## Exercise directions
Take the material below and extract the lines from the one with "30: (283, 159)" through the one with "[00:02.302]", word for word, without pictures.

= = = = = = =

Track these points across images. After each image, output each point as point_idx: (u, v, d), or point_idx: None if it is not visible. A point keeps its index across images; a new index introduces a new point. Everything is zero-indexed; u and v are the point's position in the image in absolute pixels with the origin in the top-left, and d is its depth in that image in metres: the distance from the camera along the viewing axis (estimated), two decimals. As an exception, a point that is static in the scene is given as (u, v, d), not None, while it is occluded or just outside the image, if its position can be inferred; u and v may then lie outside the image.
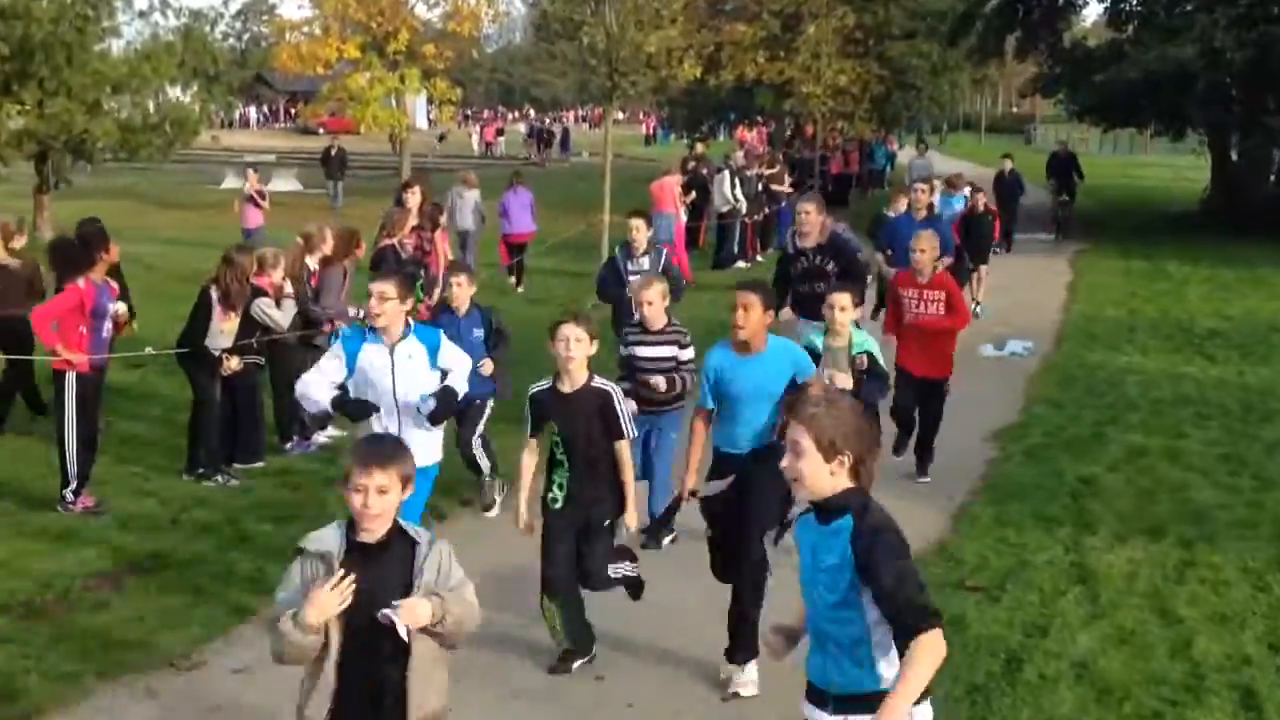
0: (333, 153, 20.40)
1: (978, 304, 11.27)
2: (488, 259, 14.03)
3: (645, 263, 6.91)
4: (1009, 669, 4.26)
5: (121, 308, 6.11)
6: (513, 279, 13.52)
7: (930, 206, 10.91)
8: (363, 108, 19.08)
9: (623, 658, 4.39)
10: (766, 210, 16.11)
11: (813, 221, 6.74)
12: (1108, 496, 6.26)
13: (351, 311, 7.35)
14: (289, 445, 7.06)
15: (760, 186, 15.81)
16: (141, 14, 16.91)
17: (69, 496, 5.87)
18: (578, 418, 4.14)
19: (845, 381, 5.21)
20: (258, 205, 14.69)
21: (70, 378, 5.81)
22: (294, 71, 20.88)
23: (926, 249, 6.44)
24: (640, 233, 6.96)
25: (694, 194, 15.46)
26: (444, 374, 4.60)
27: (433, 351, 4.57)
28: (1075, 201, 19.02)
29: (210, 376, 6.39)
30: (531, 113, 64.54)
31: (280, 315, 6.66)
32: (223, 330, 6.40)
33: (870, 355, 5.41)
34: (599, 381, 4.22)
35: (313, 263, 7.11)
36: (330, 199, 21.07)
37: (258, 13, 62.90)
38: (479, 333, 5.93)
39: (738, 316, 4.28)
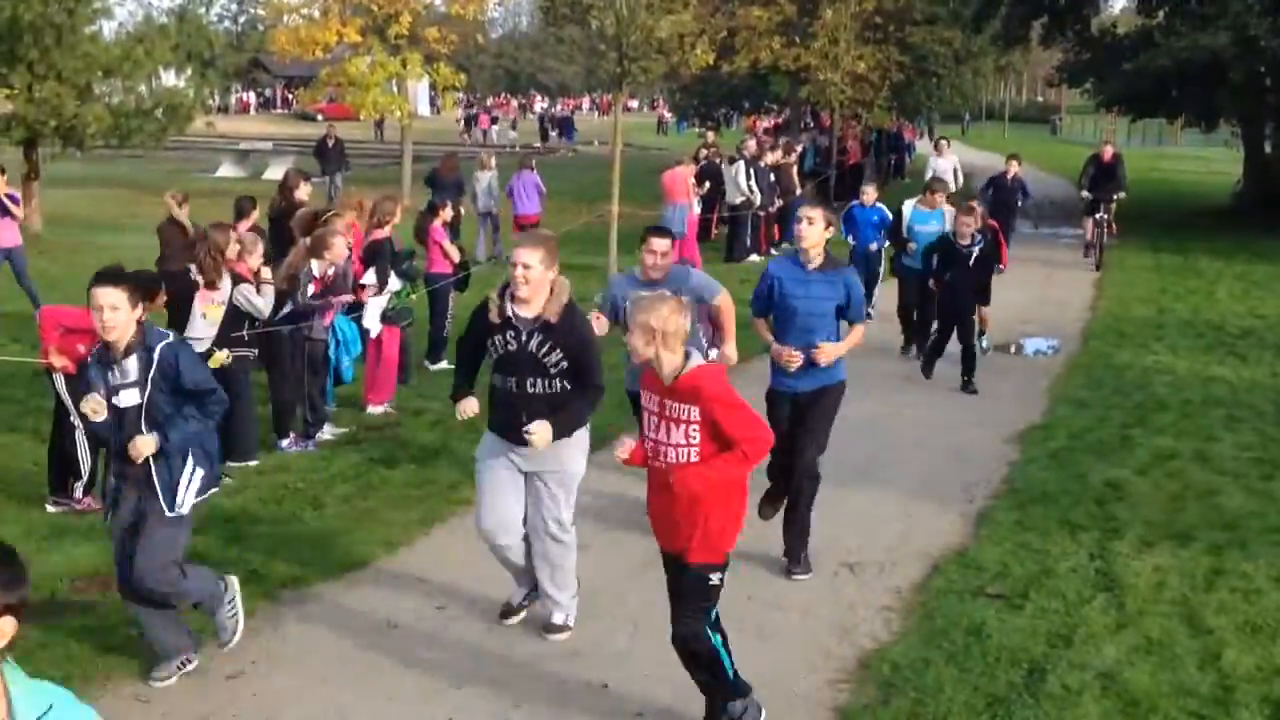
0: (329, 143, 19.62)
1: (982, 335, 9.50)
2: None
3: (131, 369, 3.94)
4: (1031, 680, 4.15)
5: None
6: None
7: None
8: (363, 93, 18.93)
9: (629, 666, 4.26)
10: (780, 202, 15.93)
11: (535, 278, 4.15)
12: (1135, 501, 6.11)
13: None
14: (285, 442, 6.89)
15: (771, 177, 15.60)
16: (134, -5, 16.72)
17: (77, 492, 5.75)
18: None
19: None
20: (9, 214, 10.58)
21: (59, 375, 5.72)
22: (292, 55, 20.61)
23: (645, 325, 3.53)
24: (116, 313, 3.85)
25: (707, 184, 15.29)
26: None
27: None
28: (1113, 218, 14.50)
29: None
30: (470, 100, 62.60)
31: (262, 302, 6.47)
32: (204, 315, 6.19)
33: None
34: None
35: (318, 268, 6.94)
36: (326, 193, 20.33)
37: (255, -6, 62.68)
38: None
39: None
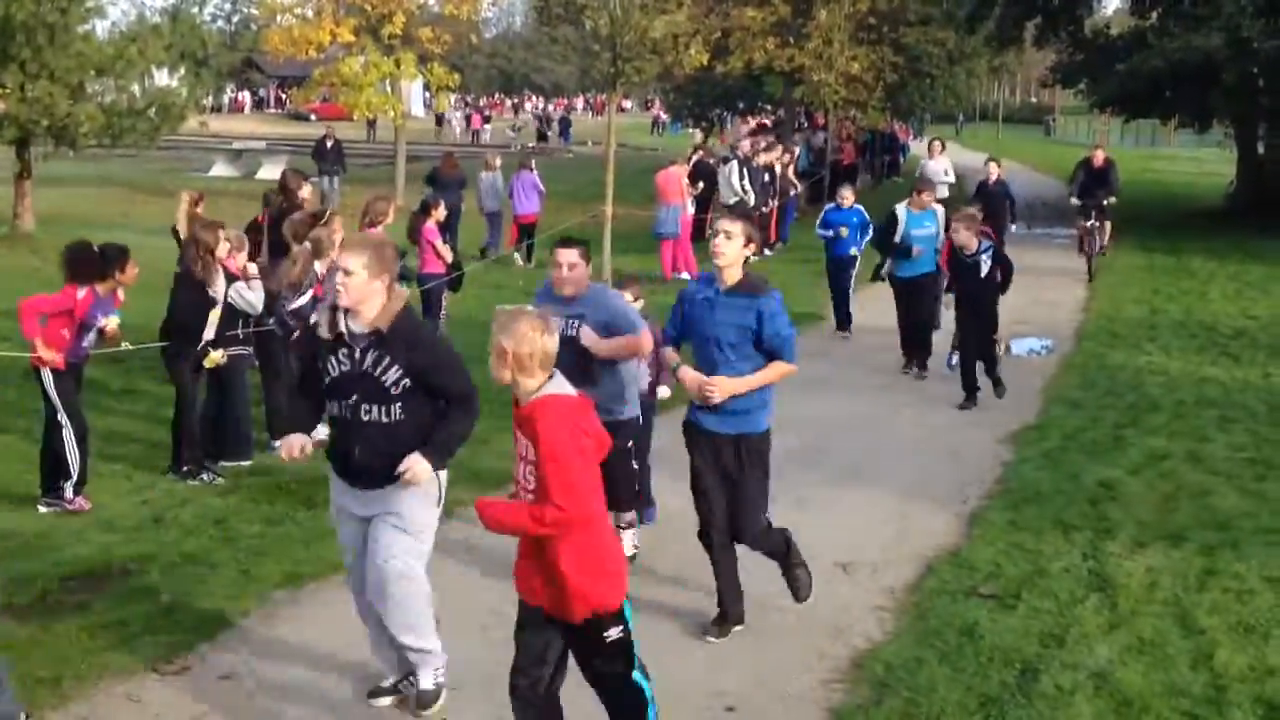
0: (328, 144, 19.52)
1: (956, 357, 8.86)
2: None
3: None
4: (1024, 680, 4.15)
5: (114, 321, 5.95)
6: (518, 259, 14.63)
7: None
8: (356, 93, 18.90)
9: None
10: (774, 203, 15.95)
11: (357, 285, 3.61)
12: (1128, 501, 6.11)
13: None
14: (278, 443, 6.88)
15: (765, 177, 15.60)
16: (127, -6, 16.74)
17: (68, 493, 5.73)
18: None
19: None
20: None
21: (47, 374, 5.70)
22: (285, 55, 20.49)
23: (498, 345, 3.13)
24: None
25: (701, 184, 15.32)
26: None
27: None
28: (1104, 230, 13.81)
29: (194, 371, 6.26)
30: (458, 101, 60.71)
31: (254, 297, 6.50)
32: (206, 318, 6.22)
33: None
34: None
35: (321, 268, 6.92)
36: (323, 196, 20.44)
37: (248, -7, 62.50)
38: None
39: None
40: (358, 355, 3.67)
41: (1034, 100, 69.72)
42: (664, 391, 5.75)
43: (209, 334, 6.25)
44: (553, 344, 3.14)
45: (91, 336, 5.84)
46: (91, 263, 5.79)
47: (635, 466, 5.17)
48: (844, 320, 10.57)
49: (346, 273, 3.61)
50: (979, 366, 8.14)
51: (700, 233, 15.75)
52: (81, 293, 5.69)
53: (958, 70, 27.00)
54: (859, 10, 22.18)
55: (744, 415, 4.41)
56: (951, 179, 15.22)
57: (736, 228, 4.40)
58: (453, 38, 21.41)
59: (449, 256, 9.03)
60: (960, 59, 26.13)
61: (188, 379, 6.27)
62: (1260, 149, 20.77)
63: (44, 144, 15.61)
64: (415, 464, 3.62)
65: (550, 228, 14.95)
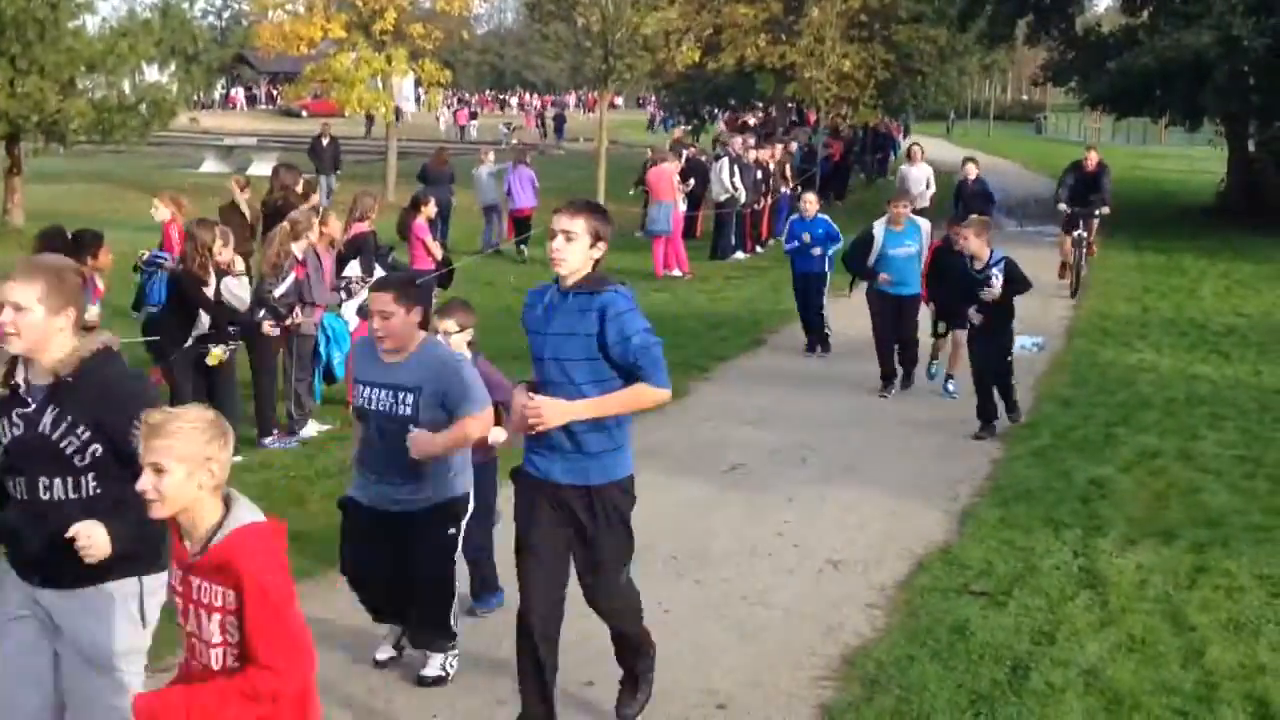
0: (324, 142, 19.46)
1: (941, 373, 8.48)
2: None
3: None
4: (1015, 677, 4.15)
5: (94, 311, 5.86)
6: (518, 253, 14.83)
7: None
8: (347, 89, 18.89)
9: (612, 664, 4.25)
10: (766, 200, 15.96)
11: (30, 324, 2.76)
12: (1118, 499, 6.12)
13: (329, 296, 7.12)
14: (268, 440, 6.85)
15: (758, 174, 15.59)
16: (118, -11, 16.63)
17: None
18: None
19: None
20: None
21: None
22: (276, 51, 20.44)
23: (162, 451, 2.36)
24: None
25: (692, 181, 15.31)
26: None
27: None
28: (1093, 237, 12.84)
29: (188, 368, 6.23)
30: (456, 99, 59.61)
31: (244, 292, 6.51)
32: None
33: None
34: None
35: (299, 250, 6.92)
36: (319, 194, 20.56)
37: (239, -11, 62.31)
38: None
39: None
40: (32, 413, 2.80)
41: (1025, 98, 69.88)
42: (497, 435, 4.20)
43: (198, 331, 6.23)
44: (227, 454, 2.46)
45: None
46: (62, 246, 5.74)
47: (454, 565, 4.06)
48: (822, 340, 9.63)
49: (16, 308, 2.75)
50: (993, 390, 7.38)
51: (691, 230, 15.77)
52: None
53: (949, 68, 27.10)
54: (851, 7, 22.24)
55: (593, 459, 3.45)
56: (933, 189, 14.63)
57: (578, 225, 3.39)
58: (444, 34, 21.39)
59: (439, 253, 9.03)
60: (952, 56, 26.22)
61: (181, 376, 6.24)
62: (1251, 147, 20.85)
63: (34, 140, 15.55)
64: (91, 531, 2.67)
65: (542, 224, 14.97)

= = = = = = =

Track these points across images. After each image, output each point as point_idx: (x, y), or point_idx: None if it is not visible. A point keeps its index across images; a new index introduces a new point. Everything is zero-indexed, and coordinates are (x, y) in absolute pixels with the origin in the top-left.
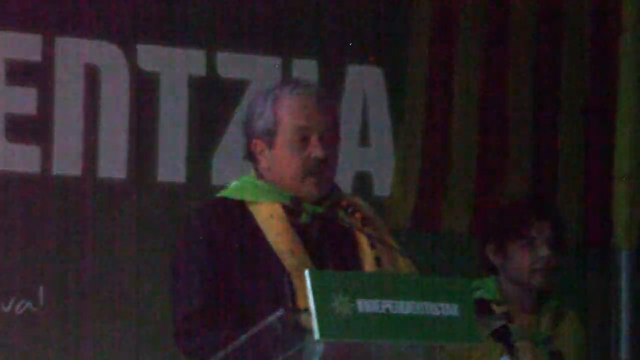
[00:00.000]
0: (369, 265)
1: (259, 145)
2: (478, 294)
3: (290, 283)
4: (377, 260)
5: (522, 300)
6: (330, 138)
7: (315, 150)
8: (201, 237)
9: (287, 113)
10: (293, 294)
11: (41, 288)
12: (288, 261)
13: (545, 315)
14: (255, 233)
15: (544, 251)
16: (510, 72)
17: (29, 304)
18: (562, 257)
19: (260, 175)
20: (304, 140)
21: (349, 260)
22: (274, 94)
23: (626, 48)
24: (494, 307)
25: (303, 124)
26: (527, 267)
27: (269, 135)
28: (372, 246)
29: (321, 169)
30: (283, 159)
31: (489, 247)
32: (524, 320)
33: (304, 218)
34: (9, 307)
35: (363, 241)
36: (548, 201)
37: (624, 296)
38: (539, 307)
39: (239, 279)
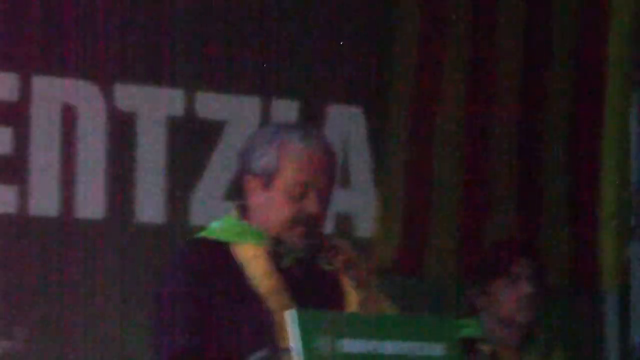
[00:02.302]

= = = = = = =

## Final answer
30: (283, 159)
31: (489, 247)
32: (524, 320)
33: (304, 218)
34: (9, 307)
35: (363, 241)
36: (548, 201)
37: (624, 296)
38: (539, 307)
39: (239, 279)
[00:02.302]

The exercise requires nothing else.